With Wilson’s election, Democrats racked up large majorities in both the House and Senate. The final part of Lowenstein’s story recounts the protracted and downright tedious legislative maneuvers in Congress to fashion a central banking bill, efforts led by Representative Glass and Senator Owen. Of the two men, Lowenstein focuses more of his attention on Glass and his protracted struggles with President Wilson over the extent of banking centralization. It is ironic that Glass, better known today as the father of financial regulation (due to the 1933 Glass-Steagall Act) was the one who resisted Wilson’s efforts to vest too much power in the Washington. One final figure who played a major role in shaping the Fed is Wilson’s treasury secretary, William G. McAdoo. It was McAdoo who provided the name “Federal Reserve” for the new institution, determined the number of districts (twelve) and their locations.

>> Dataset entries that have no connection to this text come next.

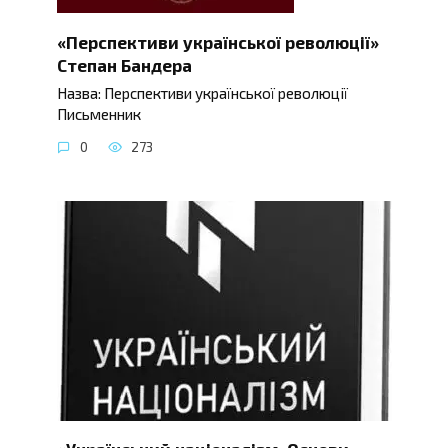
«Перспективи української революції»
Степан Бандера
Назва: Перспективи української революції
Письменник
0
273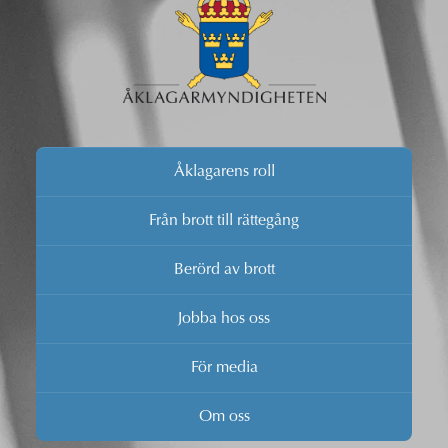
Åklagarens roll
Från brott till rättegång
Berörd av brott
Jobba hos oss
För media
Om oss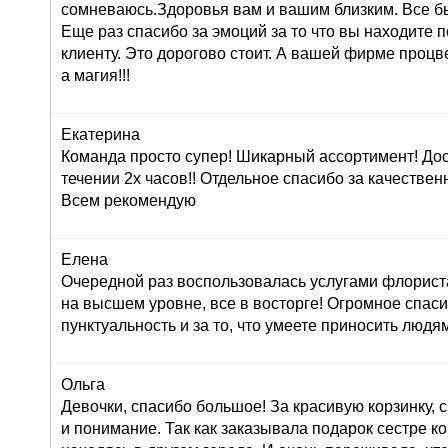
сомневаюсь.Здоровья вам и вашим близким. Все б
Еще раз спасибо за эмоций за то что вы находите 
клиенту. Это дорогово стоит. А вашей фирме проц
а магия!!!
Екатерина
Команда просто супер! Шикарный ассортимент! До
течении 2х часов!! Отдельное спасибо за качествен
Всем рекомендую
Елена
Очередной раз воспользовалась услугами флориста
на высшем уровне, все в восторге! Огромное спасиб
пунктуальность и за то, что умеете приносить людям
Ольга
Девочки, спасибо большое! За красивую корзинку,
и понимание. Так как заказывала подарок сестре к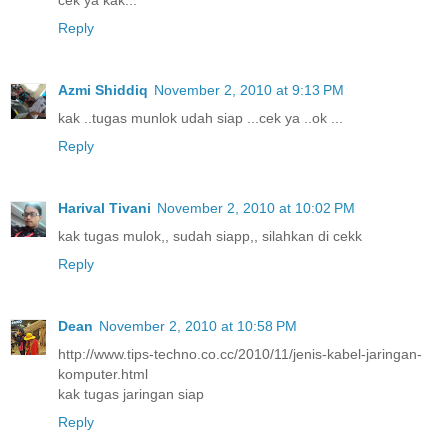
cek ya kak...
Reply
Azmi Shiddiq
November 2, 2010 at 9:13 PM
kak ..tugas munlok udah siap ...cek ya ..ok ...
Reply
Harival Tivani
November 2, 2010 at 10:02 PM
kak tugas mulok,, sudah siapp,, silahkan di cekk
Reply
Dean
November 2, 2010 at 10:58 PM
http://www.tips-techno.co.cc/2010/11/jenis-kabel-jaringan-
komputer.html
kak tugas jaringan siap
Reply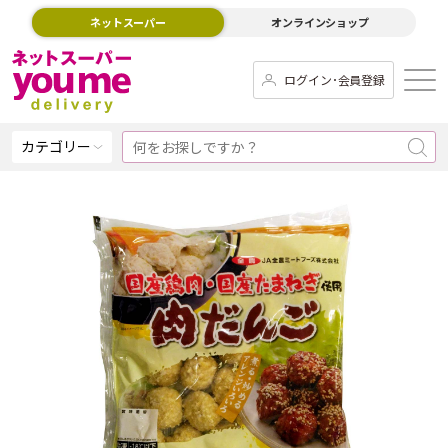
ネットスーパー
オンラインショップ
ログイン･会員登録
カテゴリー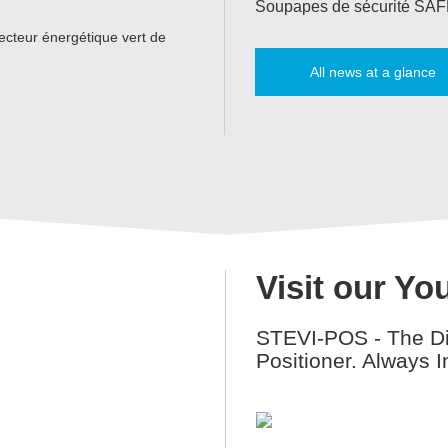
Soupapes de sécurité SAFE
cteur énergétique vert de
All news at a glance
Visit our Y
STEVI-POS - The Di
Positioner. Always I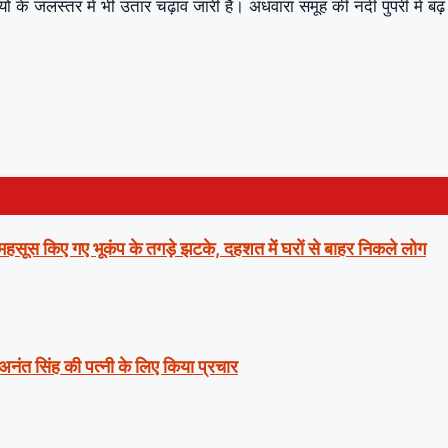
ं के जलस्तर में भी उतार चढ़ाव जारी है। अधवारा समूह की नदी पुपरी में बढ़
ं महसूस किए गए भूकंप के तगड़े झटके, दहशत में घरों से बाहर निकले लोग
 अनंत सिंह की पत्नी के लिए किया प्रचार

Lowenstein quite rightly calls the final passage of Glass-Owen “less an ending than a truce,” noting that “Congress’s internal quarrel over how much power to vest in the Fed endures to this day” (p. 257). Over the next 100 years, the US Federal Reserve would go on to become the most powerful global institution of its kind, taking on new responsibilities and developing new policy tools never envisioned by its creators. Its ever-evolving story remains an incomplete one, but its difficult birth is well told here in Lowenstein’s new book.
. Walter Bagehot, Lombard Street: A Description of the Money Market (London, 1873).